There is a lot of controversy surrounding this. It is providing jobs, but they are low-paid and temporary, but at least—as one friend put it—the ceramic coffee pot and orange juicer will be sure to arrive by the next day, and that’s what’s really important.

On a trip to the grocery store, I saw this:

I get that Americans are into St, Patrick's Day a lot more than the Brits, but this was the 21st of February!

One of the best thing about visiting the US is going out to eat—for me, anyway; my vegetarian wife has a bit of trouble, but she wasn’t with me, so it was Applebee’s and Cracker Barrel and the Valatie Cafe and, well, let’s just say I enjoyed myself. However, if you recall my previous post, you’ll know that I have been on the IF Diet. This, of course, went on hold while I was away, but in the week that I was on the diet before I left, I lost 7 pounds. When I returned from the States, however, I was ten pounds heavier. 

All I can say about that is, it was a good thing I started that diet when I did. Now all I have to do is claw back the gains (losses) I made.

It was an unusually warm and snow-free winter, at least in the lowlands.

A sultry day playing hockey in the driveway. Not a usual sight in Upstate NY during February.
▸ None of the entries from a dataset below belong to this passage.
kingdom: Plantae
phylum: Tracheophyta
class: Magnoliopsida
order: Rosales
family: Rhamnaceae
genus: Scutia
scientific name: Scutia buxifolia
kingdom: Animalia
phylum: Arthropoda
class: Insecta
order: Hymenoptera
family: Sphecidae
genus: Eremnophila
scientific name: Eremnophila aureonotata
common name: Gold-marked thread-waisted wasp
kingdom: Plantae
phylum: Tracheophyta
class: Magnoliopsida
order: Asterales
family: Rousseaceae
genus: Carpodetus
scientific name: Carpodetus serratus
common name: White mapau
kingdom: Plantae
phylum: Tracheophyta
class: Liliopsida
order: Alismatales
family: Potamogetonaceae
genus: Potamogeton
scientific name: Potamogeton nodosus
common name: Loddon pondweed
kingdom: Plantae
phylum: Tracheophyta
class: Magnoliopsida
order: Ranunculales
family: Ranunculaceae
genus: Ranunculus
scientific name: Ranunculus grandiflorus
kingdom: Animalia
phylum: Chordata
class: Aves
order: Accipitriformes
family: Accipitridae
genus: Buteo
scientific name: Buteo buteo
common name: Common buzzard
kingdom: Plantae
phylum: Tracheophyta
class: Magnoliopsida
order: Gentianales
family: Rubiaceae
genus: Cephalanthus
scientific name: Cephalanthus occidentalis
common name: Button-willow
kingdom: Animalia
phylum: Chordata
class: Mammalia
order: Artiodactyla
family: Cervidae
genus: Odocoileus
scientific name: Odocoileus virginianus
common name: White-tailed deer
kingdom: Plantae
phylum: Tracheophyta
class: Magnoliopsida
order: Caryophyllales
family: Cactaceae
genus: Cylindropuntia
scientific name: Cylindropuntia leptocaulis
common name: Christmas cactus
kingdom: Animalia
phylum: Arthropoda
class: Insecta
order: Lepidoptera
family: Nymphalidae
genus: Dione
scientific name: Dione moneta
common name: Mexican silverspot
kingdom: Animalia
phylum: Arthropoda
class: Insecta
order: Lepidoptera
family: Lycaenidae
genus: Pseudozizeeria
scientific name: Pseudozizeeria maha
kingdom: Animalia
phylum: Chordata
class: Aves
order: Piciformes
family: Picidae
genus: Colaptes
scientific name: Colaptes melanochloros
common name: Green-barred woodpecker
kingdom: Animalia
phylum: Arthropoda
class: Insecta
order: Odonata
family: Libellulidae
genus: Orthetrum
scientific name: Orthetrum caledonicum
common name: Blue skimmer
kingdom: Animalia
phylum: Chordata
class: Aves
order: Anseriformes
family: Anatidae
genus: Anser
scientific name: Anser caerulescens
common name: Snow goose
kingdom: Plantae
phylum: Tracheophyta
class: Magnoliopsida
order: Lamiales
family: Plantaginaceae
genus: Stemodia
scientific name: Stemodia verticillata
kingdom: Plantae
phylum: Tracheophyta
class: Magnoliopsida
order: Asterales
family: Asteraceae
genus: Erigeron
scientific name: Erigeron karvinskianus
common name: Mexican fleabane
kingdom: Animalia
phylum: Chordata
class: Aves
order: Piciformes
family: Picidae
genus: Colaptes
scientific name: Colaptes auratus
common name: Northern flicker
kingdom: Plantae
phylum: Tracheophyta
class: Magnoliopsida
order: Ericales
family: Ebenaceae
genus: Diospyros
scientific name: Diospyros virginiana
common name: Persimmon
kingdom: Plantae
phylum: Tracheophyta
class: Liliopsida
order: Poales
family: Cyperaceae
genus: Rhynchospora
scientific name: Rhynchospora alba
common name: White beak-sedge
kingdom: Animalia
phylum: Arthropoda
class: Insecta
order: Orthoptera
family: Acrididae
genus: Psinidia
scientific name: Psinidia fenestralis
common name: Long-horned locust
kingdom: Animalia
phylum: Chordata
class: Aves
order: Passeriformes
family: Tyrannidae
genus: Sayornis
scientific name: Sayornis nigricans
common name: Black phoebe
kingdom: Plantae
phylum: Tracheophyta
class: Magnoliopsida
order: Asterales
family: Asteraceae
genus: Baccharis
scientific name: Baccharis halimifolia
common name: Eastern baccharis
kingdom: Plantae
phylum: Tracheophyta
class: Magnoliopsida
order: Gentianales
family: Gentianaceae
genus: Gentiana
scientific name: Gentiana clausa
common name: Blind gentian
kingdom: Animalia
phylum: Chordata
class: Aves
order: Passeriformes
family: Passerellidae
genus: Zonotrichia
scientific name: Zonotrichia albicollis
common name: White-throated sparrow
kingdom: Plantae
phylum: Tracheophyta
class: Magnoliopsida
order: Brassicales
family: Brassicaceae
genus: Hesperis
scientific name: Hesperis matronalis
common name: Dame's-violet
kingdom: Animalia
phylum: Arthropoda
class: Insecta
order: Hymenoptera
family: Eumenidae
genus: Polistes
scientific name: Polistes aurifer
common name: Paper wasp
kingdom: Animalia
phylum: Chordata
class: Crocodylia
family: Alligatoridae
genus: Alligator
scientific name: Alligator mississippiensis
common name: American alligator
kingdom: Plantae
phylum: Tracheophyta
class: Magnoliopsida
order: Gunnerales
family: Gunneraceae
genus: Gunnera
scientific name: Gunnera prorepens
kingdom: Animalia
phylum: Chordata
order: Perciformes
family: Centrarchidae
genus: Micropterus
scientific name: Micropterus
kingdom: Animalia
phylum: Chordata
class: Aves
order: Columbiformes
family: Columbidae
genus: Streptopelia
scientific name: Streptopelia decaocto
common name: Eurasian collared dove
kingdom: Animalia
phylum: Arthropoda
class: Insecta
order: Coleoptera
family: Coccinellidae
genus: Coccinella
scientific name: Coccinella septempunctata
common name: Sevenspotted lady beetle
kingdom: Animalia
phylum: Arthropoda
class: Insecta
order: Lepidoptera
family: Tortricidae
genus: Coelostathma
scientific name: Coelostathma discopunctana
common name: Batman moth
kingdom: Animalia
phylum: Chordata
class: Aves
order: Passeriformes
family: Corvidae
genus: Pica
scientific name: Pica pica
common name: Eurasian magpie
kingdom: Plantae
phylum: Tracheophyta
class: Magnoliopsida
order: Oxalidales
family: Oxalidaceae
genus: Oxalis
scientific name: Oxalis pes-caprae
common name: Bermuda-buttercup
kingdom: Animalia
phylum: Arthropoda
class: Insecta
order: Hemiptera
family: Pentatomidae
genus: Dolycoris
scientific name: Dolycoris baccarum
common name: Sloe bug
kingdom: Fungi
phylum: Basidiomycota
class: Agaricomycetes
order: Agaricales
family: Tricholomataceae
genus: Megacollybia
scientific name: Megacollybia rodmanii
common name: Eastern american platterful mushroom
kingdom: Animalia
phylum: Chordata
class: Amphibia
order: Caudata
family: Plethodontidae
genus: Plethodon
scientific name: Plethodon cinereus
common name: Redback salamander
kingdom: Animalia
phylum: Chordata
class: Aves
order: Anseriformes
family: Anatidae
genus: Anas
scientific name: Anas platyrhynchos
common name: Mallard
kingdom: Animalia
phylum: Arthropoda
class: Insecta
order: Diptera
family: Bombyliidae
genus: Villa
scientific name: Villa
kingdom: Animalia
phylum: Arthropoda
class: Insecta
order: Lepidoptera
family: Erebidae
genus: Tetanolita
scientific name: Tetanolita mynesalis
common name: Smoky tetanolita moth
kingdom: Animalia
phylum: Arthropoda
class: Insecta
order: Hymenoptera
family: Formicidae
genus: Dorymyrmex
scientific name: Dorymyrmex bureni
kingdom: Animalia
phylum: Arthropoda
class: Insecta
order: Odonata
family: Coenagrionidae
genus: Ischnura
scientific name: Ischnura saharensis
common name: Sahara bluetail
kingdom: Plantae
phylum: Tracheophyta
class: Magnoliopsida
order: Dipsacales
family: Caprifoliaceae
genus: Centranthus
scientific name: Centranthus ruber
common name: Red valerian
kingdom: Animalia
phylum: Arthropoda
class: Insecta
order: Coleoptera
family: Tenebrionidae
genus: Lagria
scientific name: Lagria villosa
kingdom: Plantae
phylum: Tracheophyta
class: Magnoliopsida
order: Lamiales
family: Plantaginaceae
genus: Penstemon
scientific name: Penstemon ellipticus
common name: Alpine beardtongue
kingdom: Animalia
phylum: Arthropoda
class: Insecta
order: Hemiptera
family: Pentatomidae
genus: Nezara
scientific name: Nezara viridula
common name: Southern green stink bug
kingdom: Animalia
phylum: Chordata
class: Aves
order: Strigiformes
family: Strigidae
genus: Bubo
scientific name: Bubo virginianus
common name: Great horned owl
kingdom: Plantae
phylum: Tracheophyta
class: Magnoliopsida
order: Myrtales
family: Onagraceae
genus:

When, on the 28th of February, I went into the wilds to visit my other brother, this is what I found:

And it was jolly well cold, too!
Meanwhile, back in Sussex...
I also found it was his birthday.

My brother, in his Man Cave.

I had forgotten all about it and, as we talked about birthdays and anniversaries, I realized that it was also 18 years to the day when I had left the US for Blighty. So it was quite a nostalgic evening.

There really wasn’t much else of note that happened, other than the shock of airport prices and the surprise of a near-empty flight on the way home.

Between $9.50 and $11.55 for a beer to go with your $24.00 hamburger?!?
There is taking advantage and there is taking the piss, and this is taking the piss.
Add to that the fact that there was not a seat to sit in that did not have one of these screens in front of it
urging you to buy over-priced food.

It was, despite the reason for it, a nice trip. It brought to mind again how important family is, even one as far-flung as my own. And, perhaps, being so far-flung makes it that much more important.